### EXERCISE OBJECTIVE
Reproduce the text of every item below character for character, and leave the pictures out of your answer.

**** RECORDS SUPPLIED

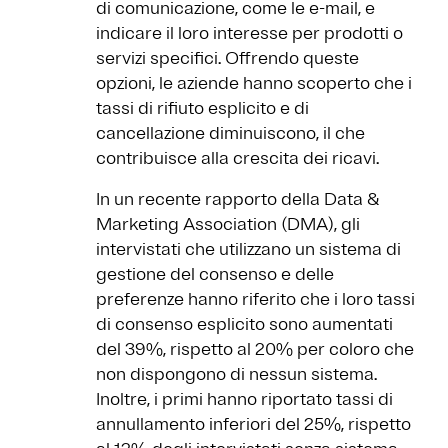
di comunicazione, come le e-mail, e
indicare il loro interesse per prodotti o
servizi specifici. Offrendo queste
opzioni, le aziende hanno scoperto che i
tassi di rifiuto esplicito e di
cancellazione diminuiscono, il che
contribuisce alla crescita dei ricavi.
In un recente rapporto della Data &
Marketing Association (DMA), gli
intervistati che utilizzano un sistema di
gestione del consenso e delle
preferenze hanno riferito che i loro tassi
di consenso esplicito sono aumentati
del 39%, rispetto al 20% per coloro che
non dispongono di nessun sistema.
Inoltre, i primi hanno riportato tassi di
annullamento inferiori del 25%, rispetto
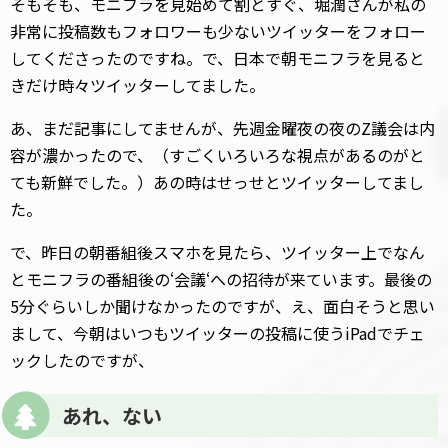
そもそも、モニフラを見始めて割とすぐ、堀潤さんが私の
非常に投稿数もフォロワーも少ないツイッターをフォロー
してくださったのですね。で、日本で朝モニフラを見ると
きだけ時々ツイッターしてました。
あ、まだ記事にしてませんが、先週金曜夜の夜のZ議会は内
容が濃かったので、（すごくいろいろな視点があるのがと
ても新鮮でした。）あの時はせっせとツイッターしてまし
た。
で、昨日の朝番組後スマホを見たら、ツイッター上でなん
とモニフラの番組後の‘会議‘への招待が来ています。最後の
5分ぐらいしか聞けなかったのですが、え、面白そうと思い
まして、今朝はいつもツイッターの投稿に使うiPadでチェ
ックしたのですが、
あれ、ない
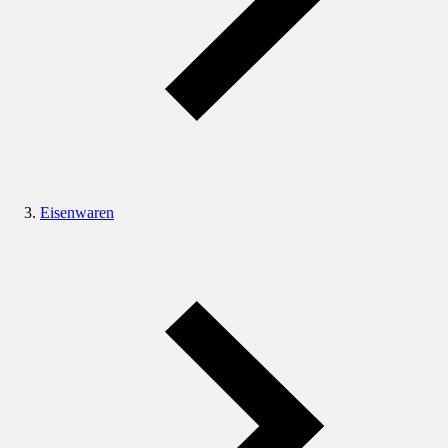
Eisenwaren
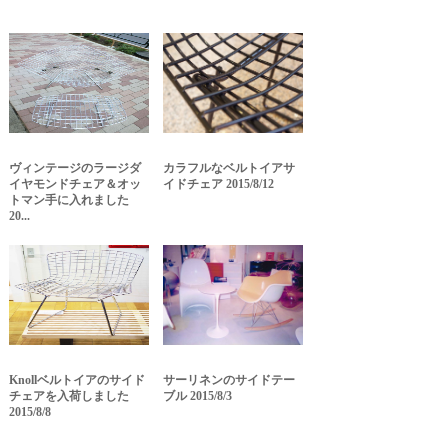
ヴィンテージのラージダ
カラフルなベルトイアサ
イヤモンドチェア＆オッ
イドチェア 2015/8/12
トマン手に入れました
20...
Knollベルトイアのサイド
サーリネンのサイドテー
チェアを入荷しました
ブル 2015/8/3
2015/8/8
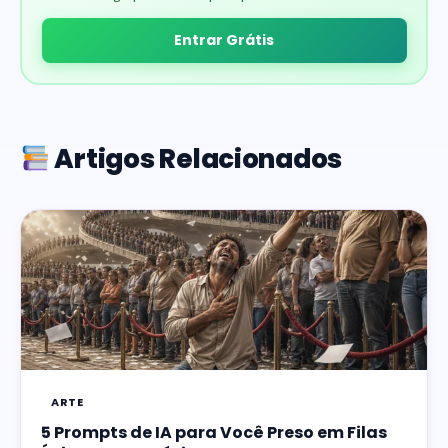
Entrar Grátis
Artigos Relacionados
ARTE
5 Prompts de IA para Você Preso em Filas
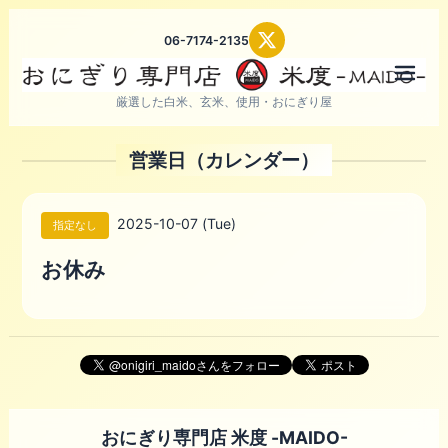
06-7174-2135
メニ
厳選した白米、玄米、使用・おにぎり屋
営業日（カレンダー）
2025-10-07 (Tue)
指定なし
お休み
おにぎり専門店 米度 -MAIDO-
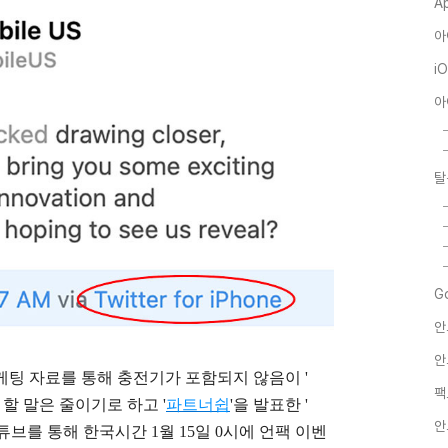
A
아
i
아
탈
G
안
안
마케팅 자료를 통해 충전기가 포함되지 않음이 '
팩
로 할 말은 줄이기로 하고 '
파트너쉽
'을 발표한 '
안
유튜브를 통해 한국시간 1월 15일 0시에 언팩 이벤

********

### RESPONSE TO THIS EXERCISE
di comunicazione, come le e-mail, e
indicare il loro interesse per prodotti o
servizi specifici. Offrendo queste
opzioni, le aziende hanno scoperto che i
tassi di rifiuto esplicito e di
cancellazione diminuiscono, il che
contribuisce alla crescita dei ricavi.
In un recente rapporto della Data &
Marketing Association (DMA), gli
intervistati che utilizzano un sistema di
gestione del consenso e delle
preferenze hanno riferito che i loro tassi
di consenso esplicito sono aumentati
del 39%, rispetto al 20% per coloro che
non dispongono di nessun sistema.
Inoltre, i primi hanno riportato tassi di
annullamento inferiori del 25%, rispetto
そもそも、モニフラを見始めて割とすぐ、堀潤さんが私の
非常に投稿数もフォロワーも少ないツイッターをフォロー
してくださったのですね。で、日本で朝モニフラを見ると
きだけ時々ツイッターしてました。
あ、まだ記事にしてませんが、先週金曜夜の夜のZ議会は内
容が濃かったので、（すごくいろいろな視点があるのがと
ても新鮮でした。）あの時はせっせとツイッターしてまし
た。
で、昨日の朝番組後スマホを見たら、ツイッター上でなん
とモニフラの番組後の‘会議‘への招待が来ています。最後の
5分ぐらいしか聞けなかったのですが、え、面白そうと思い
まして、今朝はいつもツイッターの投稿に使うiPadでチェ
ックしたのですが、
あれ、ない
Eisenwaren
ヴィンテージのラージダ
カラフルなベルトイアサ
イヤモンドチェア＆オッ
イドチェア 2015/8/12
トマン手に入れました
20...
Knollベルトイアのサイド
サーリネンのサイドテー
チェアを入荷しました
ブル 2015/8/3
2015/8/8
Entrar Grátis
Artigos Relacionados
ARTE
5 Prompts de IA para Você Preso em Filas
06-7174-2135
メニ
厳選した白米、玄米、使用・おにぎり屋
営業日（カレンダー）
2025-10-07 (Tue)
指定なし
お休み
おにぎり専門店 米度 -MAIDO-
A
아
i
아
탈
G
안
안
마케팅 자료를 통해 충전기가 포함되지 않음이 '
팩
로 할 말은 줄이기로 하고 '
파트너쉽
'을 발표한 '
안
유튜브를 통해 한국시간 1월 15일 0시에 언팩 이벤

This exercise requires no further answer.